Do ponto de vista político criminal, a aceitação do dolo eventual impõe uma carga de insegurança às atividades econômicas e financeiras, pois sempre é possível duvidar da procedência de bens transacionados. Ainda que se afirme que o dolo eventual exige razoável suspeita da procedência ilícita dos recursos, a linha que demarca o início dessa dúvida fundada não é suficientemente clara para conferir segurança àqueles que operam recursos alheios, como bancos e similares. Por isso, a tipicidade subjetiva da lavagem de dinheiro na forma do caput do artigo 1.º, se limita ao dolo direto.

Entretanto, essa não é a posição majoritária na jurisprudência, que admite o dolo eventual na lavagem de dinheiro. Por isso, ainda que tal postura não nos  pareça a mais correta, passamos a tecer algumas ponderações sobre os cuidados necessários para o reconhecimento do dolo eventual na lavagem de dinheiro.

No dolo eventual, ainda que seja desnecessária uma vontade explícita de resultado e a ciência plena da origem ilícita do bem, exige-se uma consciência concreta do contexto no qual se atua. Como ensina Roxin, não basta uma consciência potencial, marginal, ou um sentimento. É preciso mais: uma percepção clara das circunstâncias, uma compreensão consciente dos elementos objetivos que apontem para uma provável ilicitude dos bens.

Ainda que seus contornos não sejam claros, deve o intérprete reconhecer um contexto de suspeita robusta, na qual o agente perceba o risco efetivo de que tais bens provenham de atos ilícitos, e assuma a possibilidade de contribuir para um ato de lavagem de dinheiro.

A mera imprudência ou desídia não é suficiente para o dolo eventual.

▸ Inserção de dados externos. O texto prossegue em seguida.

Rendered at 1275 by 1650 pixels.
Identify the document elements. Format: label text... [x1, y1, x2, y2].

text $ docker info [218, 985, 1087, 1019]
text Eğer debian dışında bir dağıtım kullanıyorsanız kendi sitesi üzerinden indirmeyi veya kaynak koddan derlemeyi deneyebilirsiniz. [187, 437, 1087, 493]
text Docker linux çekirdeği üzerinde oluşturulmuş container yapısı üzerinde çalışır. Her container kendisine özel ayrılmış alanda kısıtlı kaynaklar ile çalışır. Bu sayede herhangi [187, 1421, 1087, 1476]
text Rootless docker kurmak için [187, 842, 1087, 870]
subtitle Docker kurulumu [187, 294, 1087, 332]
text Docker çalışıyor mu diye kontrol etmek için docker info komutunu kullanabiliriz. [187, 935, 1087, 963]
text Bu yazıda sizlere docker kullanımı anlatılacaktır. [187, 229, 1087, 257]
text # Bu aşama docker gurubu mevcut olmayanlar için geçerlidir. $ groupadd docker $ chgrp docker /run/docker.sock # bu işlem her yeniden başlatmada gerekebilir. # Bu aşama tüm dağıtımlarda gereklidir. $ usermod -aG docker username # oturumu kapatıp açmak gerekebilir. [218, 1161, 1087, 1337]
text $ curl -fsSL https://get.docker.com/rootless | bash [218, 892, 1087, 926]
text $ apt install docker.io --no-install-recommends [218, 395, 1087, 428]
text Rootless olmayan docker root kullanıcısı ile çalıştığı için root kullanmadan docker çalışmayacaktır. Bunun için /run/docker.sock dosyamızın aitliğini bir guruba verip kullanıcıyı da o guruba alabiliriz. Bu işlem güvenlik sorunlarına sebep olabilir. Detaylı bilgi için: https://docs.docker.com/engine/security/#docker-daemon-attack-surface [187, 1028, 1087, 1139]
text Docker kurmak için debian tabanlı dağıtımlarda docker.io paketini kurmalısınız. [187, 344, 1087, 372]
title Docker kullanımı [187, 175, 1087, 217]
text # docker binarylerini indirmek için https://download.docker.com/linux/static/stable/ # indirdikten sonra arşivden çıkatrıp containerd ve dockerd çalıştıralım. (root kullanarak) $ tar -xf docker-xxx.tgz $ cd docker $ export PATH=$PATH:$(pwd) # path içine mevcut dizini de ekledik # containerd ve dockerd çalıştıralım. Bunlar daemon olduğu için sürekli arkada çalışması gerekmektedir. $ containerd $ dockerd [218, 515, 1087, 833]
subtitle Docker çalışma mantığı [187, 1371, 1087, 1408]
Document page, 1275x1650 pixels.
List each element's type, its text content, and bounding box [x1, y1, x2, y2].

Importante aqui distinguir o dolo eventual da culpa consciente. No primeiro, o agente suspeita da procedência ilegal dos recursos, e assume o risco de colaborar com sua ocultação. Na culpa consciente, o agente percebe algo estranho nos bens, identifica algo atípico em suas características, mas, apesar disso, tem certeza ou segurança de sua origem lícita, seja porque confia naquele que lhe entrega os valores, nos procedimentos por ele adotados para prevenir o manejo de recursos ilegais, seja por qualquer outro motivo similar.

Dessa forma, não basta a percepção de indícios objetivos de anormalidade sobre os bens para o dolo eventual. É necessário constatar que eles geram dúvida na mente do autor, que são suficientes para indicar uma possibilidade de origem indevida. Caso tais elementos sejam imprudentemente desconsiderados, diante de uma representação equivocada do contexto fático, haverá apenas culpa consciente.